Segment Start: PROVIDED ENTRIES

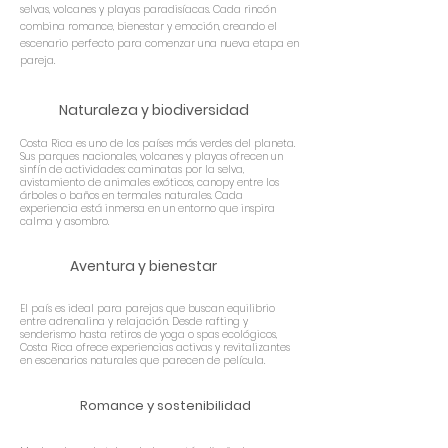
selvas, volcanes y playas paradisíacas. Cada rincón
combina romance, bienestar y emoción, creando el
escenario perfecto para comenzar una nueva etapa en
pareja.
Naturaleza y biodiversidad
Costa Rica es uno de los países más verdes del planeta.
Sus parques nacionales, volcanes y playas ofrecen un
sinfín de actividades: caminatas por la selva,
avistamiento de animales exóticos, canopy entre los
árboles o baños en termales naturales. Cada
experiencia está inmersa en un entorno que inspira
calma y asombro.
Aventura y bienestar
El país es ideal para parejas que buscan equilibrio
entre adrenalina y relajación. Desde rafting y
senderismo hasta retiros de yoga o spas ecológicos,
Costa Rica ofrece experiencias activas y revitalizantes
en escenarios naturales que parecen de película.
Romance y sostenibilidad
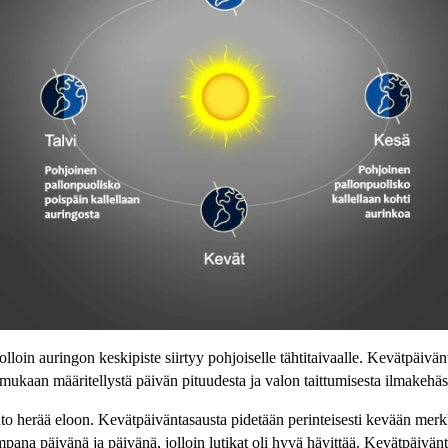
jolloin auringon keskipiste siirtyy pohjoiselle tähtitaivaalle. Kevätpäivä
kaan määritellystä päivän pituudesta ja valon taittumisesta ilmakehäs
o herää eloon. Kevätpäiväntasausta pidetään perinteisesti kevään merk
mpana päivänä ja päivänä, jolloin lutikat oli hyvä hävittää. Kevätpäivä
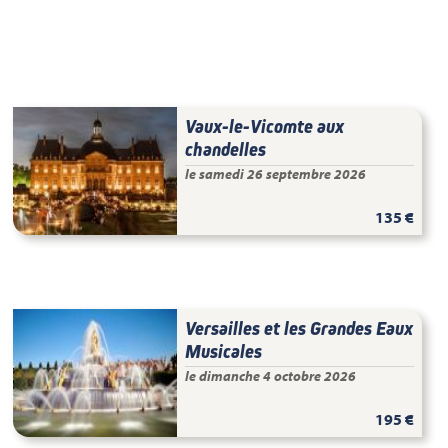
Vaux-le-Vicomte aux
chandelles
le samedi 26 septembre 2026
135 €
Versailles et les Grandes Eaux
Musicales
le dimanche 4 octobre 2026
195 €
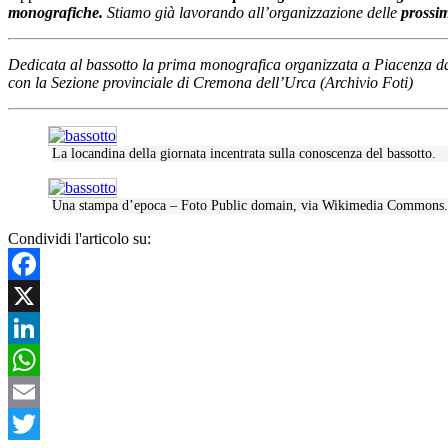
monografiche.
Stiamo già lavorando all’organizzazione delle
prossi
Dedicata al bassotto la prima monografica organizzata a Piacenza d
con la Sezione provinciale di Cremona dell’Urca (Archivio Foti)
La locandina della giornata incentrata sulla conoscenza del bassotto.
Una stampa d’epoca – Foto Public domain, via Wikimedia Commons.
Condividi l'articolo su:
Facebook
X
LinkedIn
WhatsApp
Email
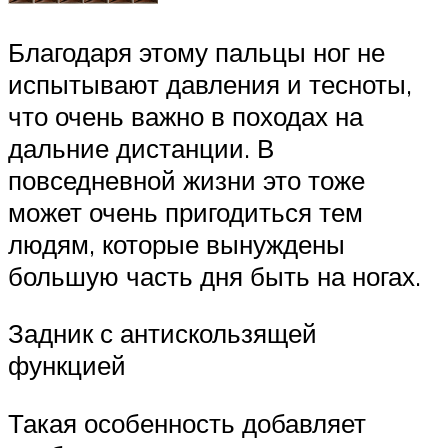
Благодаря этому пальцы ног не
испытывают давления и тесноты,
что очень важно в походах на
дальние дистанции. В
повседневной жизни это тоже
может очень пригодиться тем
людям, которые вынуждены
большую часть дня быть на ногах.
Задник с антискользящей
функцией
Такая особенность добавляет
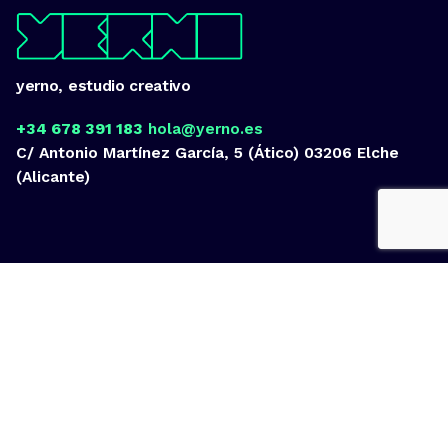
yerno, estudio creativo
+34 678 391 183
hola@yerno.es
C/ Antonio Martínez García, 5 (Ático)
03206 Elche
(Alicante)
Fb.
/
Ig.
/
Tw.
/
Vi.
/
Lk.
ideas
por encima de nuestras posibilidades.
yerno
/ estudio creativo ©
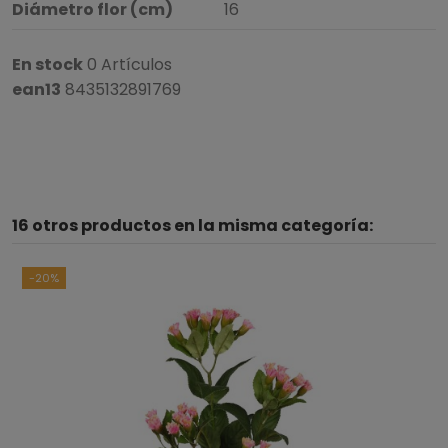
Diámetro flor (cm)
16
En stock
0 Artículos
ean13
8435132891769
16 otros productos en la misma categoría:
-20%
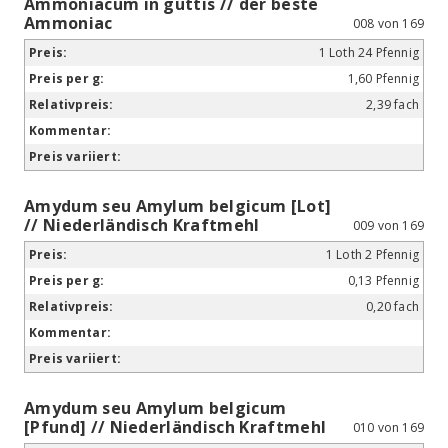
Ammoniacum in guttis // der beste
Ammoniac
008 von 169
1 Loth 24 Pfennig
1,60 Pfennig
2,39 fach
Amydum seu Amylum belgicum [Lot]
// Niederländisch Kraftmehl
009 von 169
1 Loth 2 Pfennig
0,13 Pfennig
0,20 fach
Amydum seu Amylum belgicum
[Pfund] // Niederländisch Kraftmehl
010 von 169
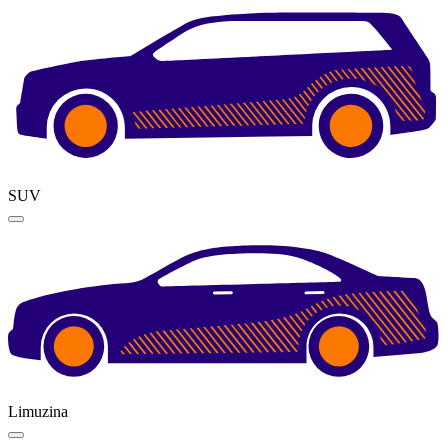
SUV
Limuzina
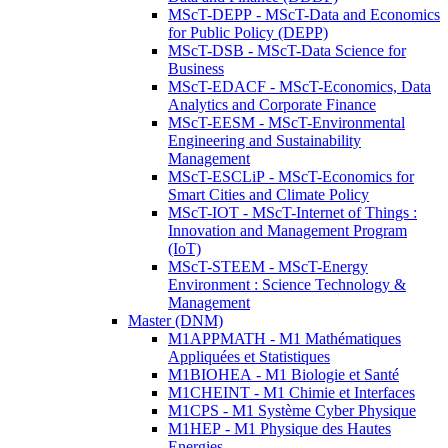
MScT-DEPP - MScT-Data and Economics
for Public Policy (DEPP)
MScT-DSB - MScT-Data Science for
Business
MScT-EDACF - MScT-Economics, Data
Analytics and Corporate Finance
MScT-EESM - MScT-Environmental
Engineering and Sustainability
Management
MScT-ESCLiP - MScT-Economics for
Smart Cities and Climate Policy
MScT-IOT - MScT-Internet of Things :
Innovation and Management Program
(IoT)
MScT-STEEM - MScT-Energy
Environment : Science Technology &
Management
Master (DNM)
M1APPMATH - M1 Mathématiques
Appliquées et Statistiques
M1BIOHEA - M1 Biologie et Santé
M1CHEINT - M1 Chimie et Interfaces
M1CPS - M1 Système Cyber Physique
M1HEP - M1 Physique des Hautes
Energies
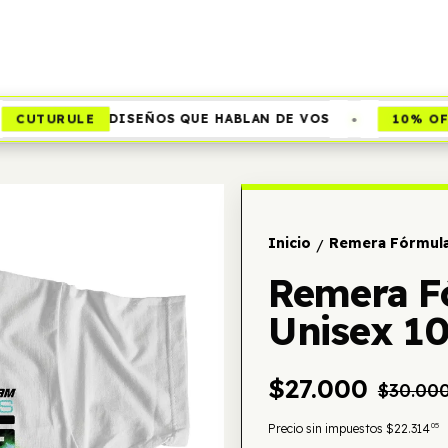
•
CUTURULE
10% OFF
DISEÑOS QUE HABLAN DE VOS
Inicio
Remera Fórmula
/
Remera F
Unisex 1
$27.000
$30.00
05
Precio sin impuestos
$22.314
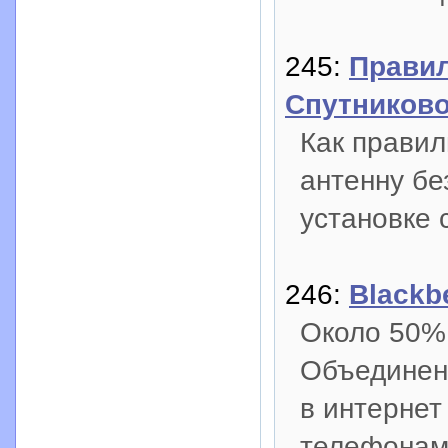
245:
Правил
Спутников
Как правил
антенну б
установке 
246:
Blackb
Около 50%
Объединен
в интернет
телефонами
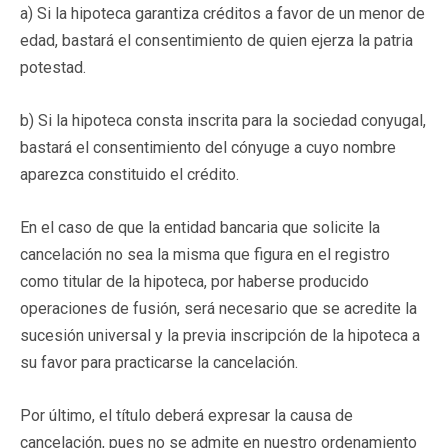
a) Si la hipoteca garantiza créditos a favor de un menor de
edad, bastará el consentimiento de quien ejerza la patria
potestad.
b) Si la hipoteca consta inscrita para la sociedad conyugal,
bastará el consentimiento del cónyuge a cuyo nombre
aparezca constituido el crédito.
En el caso de que la entidad bancaria que solicite la
cancelación no sea la misma que figura en el registro
como titular de la hipoteca, por haberse producido
operaciones de fusión, será necesario que se acredite la
sucesión universal y la previa inscripción de la hipoteca a
su favor para practicarse la cancelación.
Por último, el título deberá expresar la causa de
cancelación, pues no se admite en nuestro ordenamiento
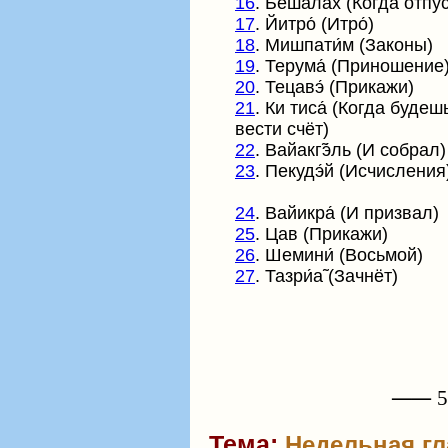
16
. Бешала́х (Когда отпу
17
. Йитро́ (Итро́)
18
. Мишпати́м (Законы)
19
. Терума́ (Приношение
20
. Тецавэ́ (Прикажи)
21
. Ки тиса́ (Когда будеш
вести счёт)
22
. Вайакг̃э́ль (И собрал)
23
. Пекудэ́й (Исчисления
24
.
Вайикра́
(И призвал)
25
. Цав (Прикажи)
26
. Шемини́ (Восьмой)
27
. Тазри́а̃ (Зачнёт)
⸺ 57
Тема:
Недельная гл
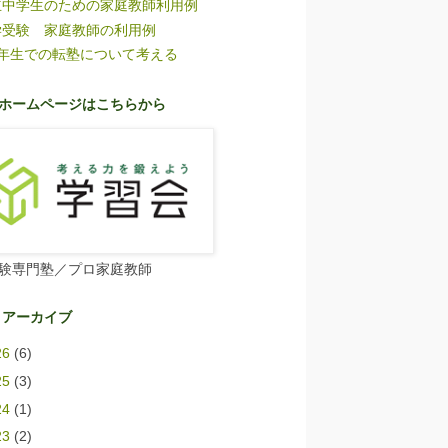
立中学生のための家庭教師利用例
学受験 家庭教師の利用例
6年生での転塾について考える
ホームページはこちらから
験専門塾／プロ家庭教師
 アーカイブ
26
(6)
25
(3)
24
(1)
23
(2)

Segment End: PROVIDED ENTRIES

■ EXERCISE DIRECTIONS ■
Return each line of the entries above that contains the word "очень", with case taken into account.

■ ANSWER TO THE PROBLEM ■
что очень важно в походах на
может очень пригодиться тем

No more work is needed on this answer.